Ta "niewidzialna ręka" podkopuje wysiłki na rzecz negocjacji pokojowych i "wykorzystuje kryzys ukraiński do realizacji pewnych geopolitycznych zamiarów" - ocenił Qin na konferencji prasowej w kuluarach sesji Ogólnochińskiego Zgromadzenia Przedstawicieli Ludowych (OZPL) w Pekinie.

Konflikt, sankcje i presja nie rozwiążą problemu (...) Proces rozmów pokojowych powinien się rozpocząć tak szybko, jak to możliwe, a uzasadnione obawy o bezpieczeństwo wszystkich stron powinny być uszanowane - powiedział chiński minister.

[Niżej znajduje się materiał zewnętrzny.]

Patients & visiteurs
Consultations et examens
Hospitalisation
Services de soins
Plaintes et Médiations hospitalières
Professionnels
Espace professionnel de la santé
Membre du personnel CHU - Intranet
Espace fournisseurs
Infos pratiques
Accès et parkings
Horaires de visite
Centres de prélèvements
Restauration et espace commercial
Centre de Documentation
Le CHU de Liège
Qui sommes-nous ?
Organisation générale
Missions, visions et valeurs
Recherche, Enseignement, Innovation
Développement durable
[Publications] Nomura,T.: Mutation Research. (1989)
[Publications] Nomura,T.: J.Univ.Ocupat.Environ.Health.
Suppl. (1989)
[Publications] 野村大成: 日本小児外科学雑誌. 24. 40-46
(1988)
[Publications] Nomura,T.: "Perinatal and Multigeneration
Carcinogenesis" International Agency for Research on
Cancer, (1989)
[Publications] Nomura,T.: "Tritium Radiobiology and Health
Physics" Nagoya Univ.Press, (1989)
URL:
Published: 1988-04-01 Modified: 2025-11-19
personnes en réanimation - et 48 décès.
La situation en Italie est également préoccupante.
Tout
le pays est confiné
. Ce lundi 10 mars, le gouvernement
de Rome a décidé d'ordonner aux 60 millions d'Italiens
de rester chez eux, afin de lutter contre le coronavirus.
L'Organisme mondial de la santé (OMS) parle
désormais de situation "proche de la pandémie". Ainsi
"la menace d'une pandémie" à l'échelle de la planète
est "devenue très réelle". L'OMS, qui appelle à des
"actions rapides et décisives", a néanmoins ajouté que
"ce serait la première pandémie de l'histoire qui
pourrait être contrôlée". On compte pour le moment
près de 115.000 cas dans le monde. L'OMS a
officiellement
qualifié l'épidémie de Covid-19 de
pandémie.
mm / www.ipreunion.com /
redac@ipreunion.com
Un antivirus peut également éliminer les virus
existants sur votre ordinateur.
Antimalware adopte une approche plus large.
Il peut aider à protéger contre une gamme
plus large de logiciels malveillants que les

Qin nie powiedział wprost, kto jego zdaniem jest za sytuację wokół Ukrainy odpowiedzialny. Chińska dyplomacja oskarżała wcześniej USA i ich sojuszników o podsycanie konfliktu poprzez dostawy broni dla Ukrainy. Pekin poparł także żądania Moskwy wobec NATO.

Chiny i Rosja "dają dobry przykład relacji międzynarodowych", które są "niekonfrontacyjne, nie są wymierzone w kraje trzecie i nie stanowią dla nich zagrożenia" - oświadczył szef chińskiego MSZ.

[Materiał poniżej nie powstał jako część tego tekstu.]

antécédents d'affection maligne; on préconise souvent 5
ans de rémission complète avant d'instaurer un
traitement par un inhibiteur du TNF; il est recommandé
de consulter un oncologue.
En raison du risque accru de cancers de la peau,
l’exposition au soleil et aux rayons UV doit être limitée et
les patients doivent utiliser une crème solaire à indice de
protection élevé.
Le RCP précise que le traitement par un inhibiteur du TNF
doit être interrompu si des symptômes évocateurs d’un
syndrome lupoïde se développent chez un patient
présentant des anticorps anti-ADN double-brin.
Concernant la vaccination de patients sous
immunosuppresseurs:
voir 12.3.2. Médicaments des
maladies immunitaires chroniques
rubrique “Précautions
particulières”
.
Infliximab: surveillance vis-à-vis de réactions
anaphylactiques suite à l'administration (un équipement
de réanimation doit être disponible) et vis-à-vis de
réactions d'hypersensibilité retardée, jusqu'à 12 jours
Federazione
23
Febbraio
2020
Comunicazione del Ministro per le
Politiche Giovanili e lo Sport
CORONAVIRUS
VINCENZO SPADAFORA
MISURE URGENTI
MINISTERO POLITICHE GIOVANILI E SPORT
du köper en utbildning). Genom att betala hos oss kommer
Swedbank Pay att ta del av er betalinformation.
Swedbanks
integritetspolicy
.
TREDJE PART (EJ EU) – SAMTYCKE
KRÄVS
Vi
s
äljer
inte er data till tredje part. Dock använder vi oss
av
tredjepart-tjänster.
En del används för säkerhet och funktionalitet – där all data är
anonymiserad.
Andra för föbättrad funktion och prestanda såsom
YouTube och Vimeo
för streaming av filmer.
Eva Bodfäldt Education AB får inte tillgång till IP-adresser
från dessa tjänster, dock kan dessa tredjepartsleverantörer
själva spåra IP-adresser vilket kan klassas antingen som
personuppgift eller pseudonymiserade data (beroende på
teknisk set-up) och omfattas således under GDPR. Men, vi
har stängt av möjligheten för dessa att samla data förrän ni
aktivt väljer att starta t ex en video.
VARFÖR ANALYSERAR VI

Chiny "nie są stroną kryzysu i nie dostarczały broni do żadnej ze stron konfliktu. Jaka jest więc podstawa do obwiniania, sankcji i gróźb przeciwko Chinom? Nigdy tego nie zaakceptujemy" - podkreślił Qin.

Wcześniej władze USA informowały, że ich zdaniem Chiny rozważają dostawy broni i amunicji do Rosji. Waszyngton stanowczo przestrzegał Pekin przed takim krokiem, grożąc poważnymi konsekwencjami.

Na konferencji prasowej Qin powtórzył również opublikowane pod koniec lutego "stanowisko Chin w sprawie politycznego rozwiązania kryzysu ukraińskiego". Jego podstawą jest promowanie rozmów pokojowych - zaznaczył.

Komunistyczne władze ChRL nie potępiły rosyjskiej agresji i wzbraniają się przed nazywaniem jej inwazją. W oficjalnych chińskich komunikatach mowa jest najczęściej o "kryzysie" albo "kwestii ukraińskiej". Państwowe chińskie media promują natomiast propagandową narrację Kremla.